La veille, jeudi soir, des groupes d’individus ont pris d’assaut plusieurs sites commerciaux. Bureaux éventrés, vitrines brisées, stocks emportés, équipements arrachés : rien n’a été épargné.
“On a tout perdu”. Le constat revient en boucle chez les victimes de ces actes. “Tana Water Front est actuellement à genoux”, se désole le centre commercial. Ce vendredi matin à 7h encore, le site est envahi de “pilleurs”, en train de prendre ce qui peut encore être pillé, sous les regards impuissants de ceux qui tentent de remettre un peu d’ordre dans le chaos laissé par les pilleurs de la veille.
Mais au-delà des pertes et des dégâts matériels, ce sont des milliers d’emplois qui sont menacés après les pillages. Derrière chaque local détruit, ce sont des familles entières qui voient leur avenir basculer.
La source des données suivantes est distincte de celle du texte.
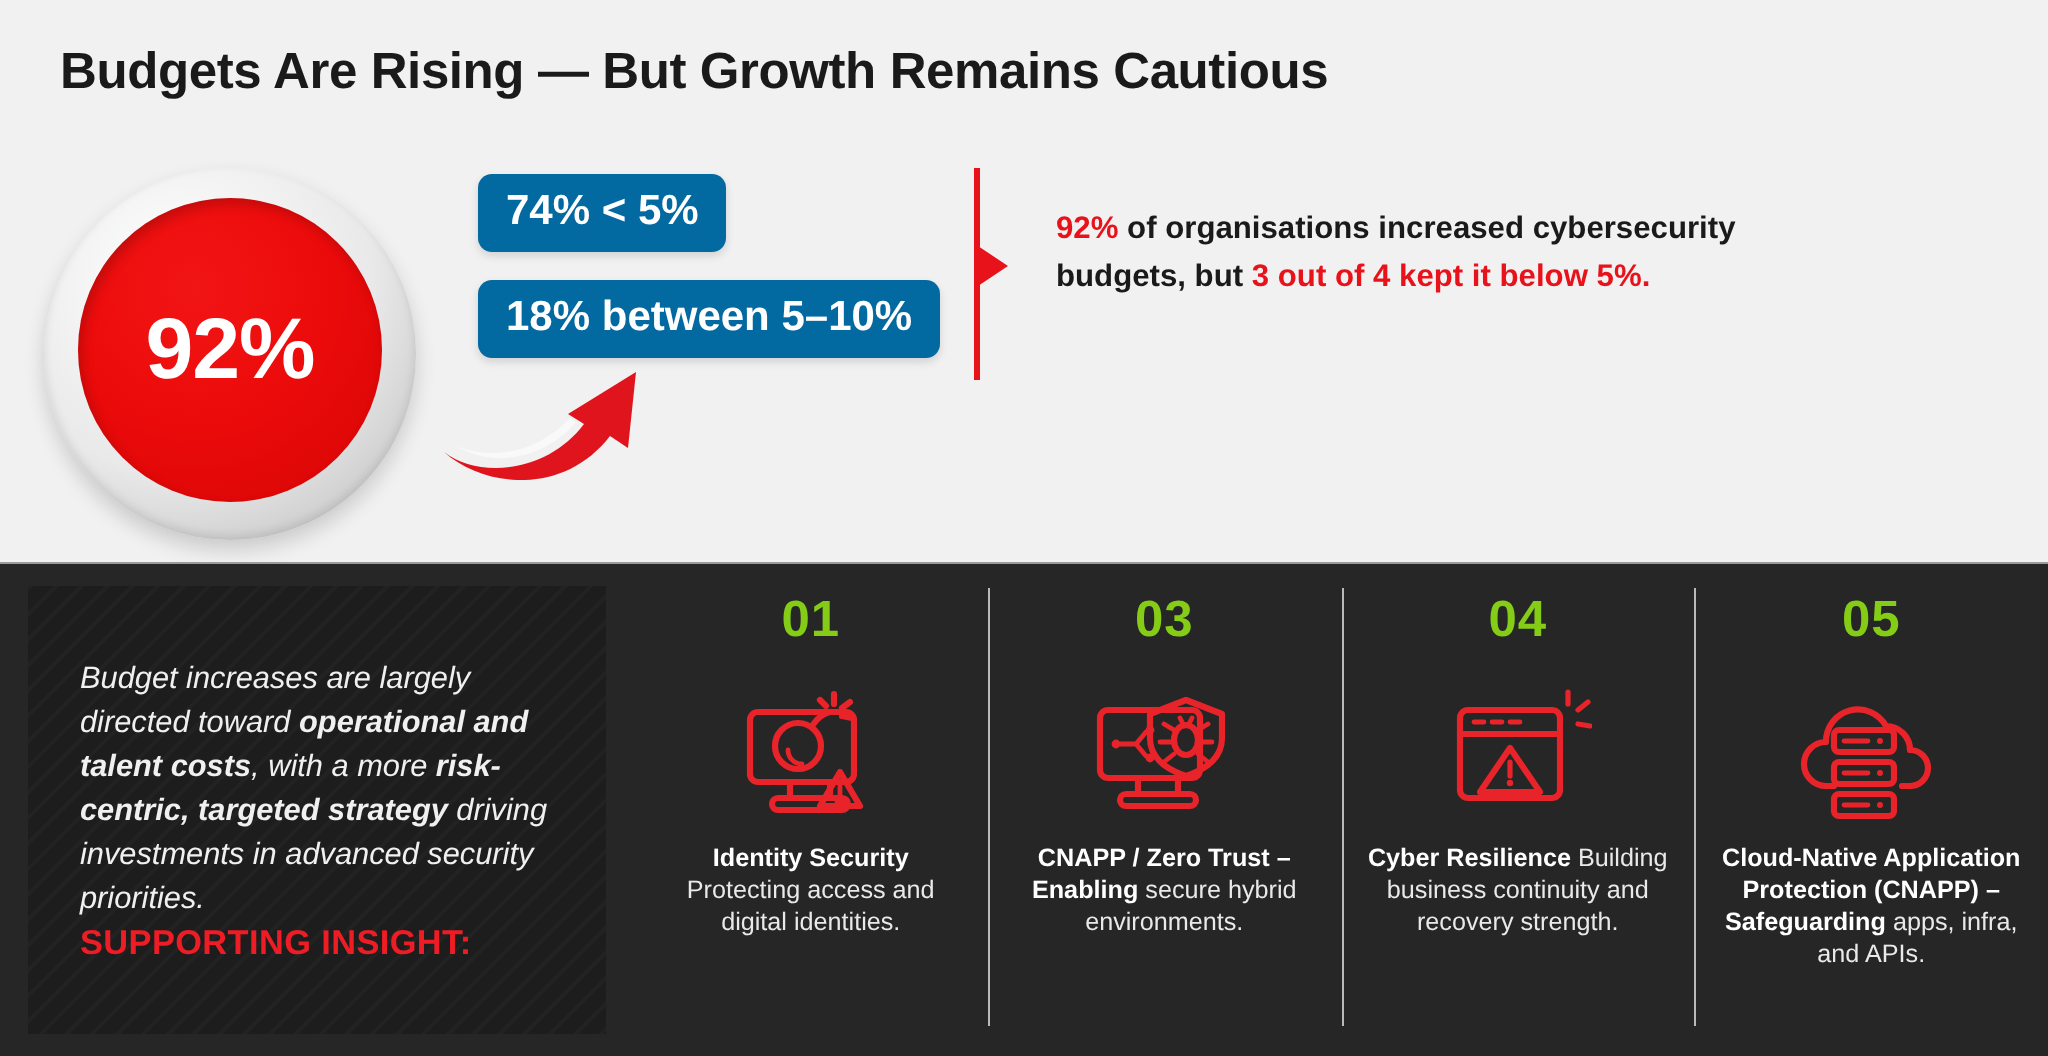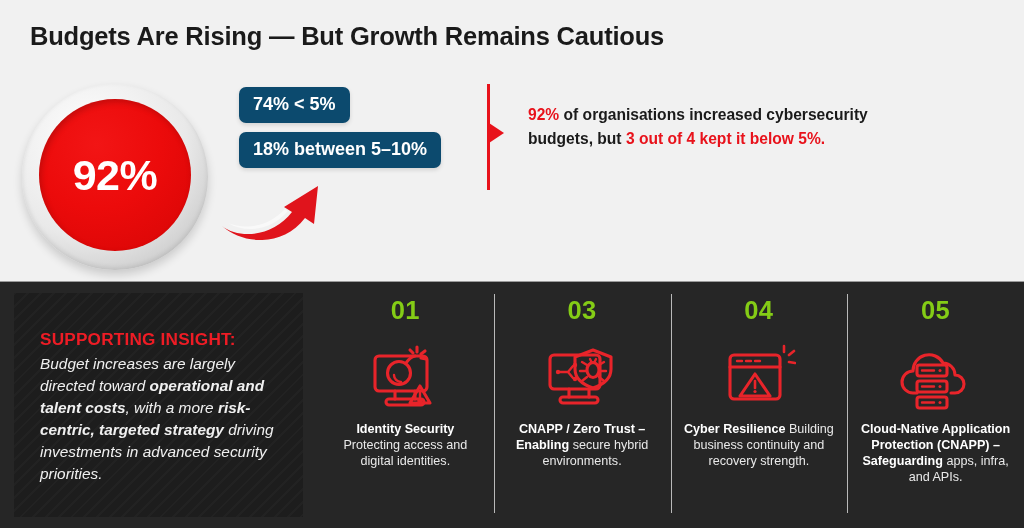"74% < 5%" .badge { background: #0c4a6e -> #0369a1; font-size: 18px -> 21px }
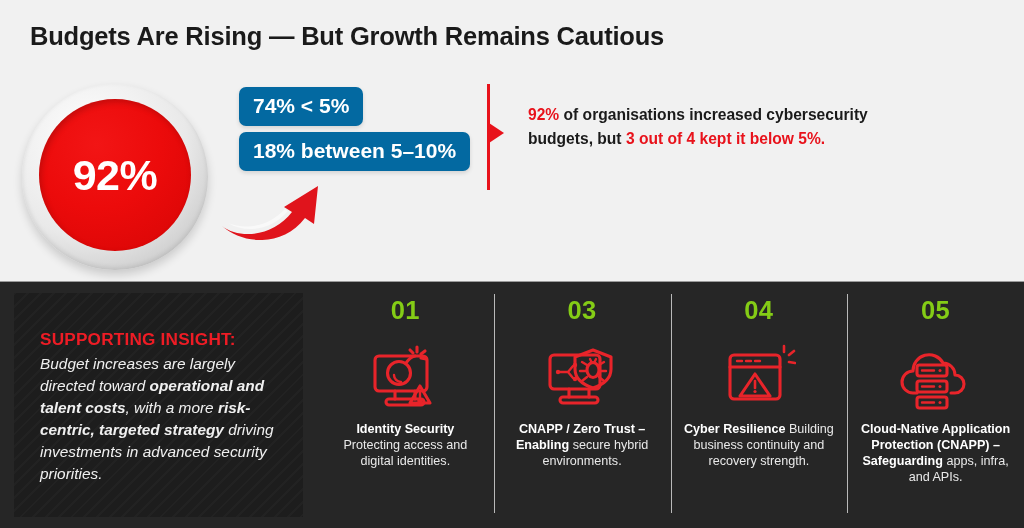"18% between 5–10%" #badge-1 { top: 132px -> 140px }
Aucune donnée officielle n’a encore été communiquée sur le nombre total de commerces visés, ni sur les pertes financières globales. Les autorités ont promis de rétablir l’ordre et de prendre des mesures drastiques contre ceux qui seraient tentés d’enfreindre la loi et de s’adonner à des pillages. Jeudi, après les manifestations réprimées de la matinée, des pillages ont été signalés dans plusieurs quartiers d’Antananarivo.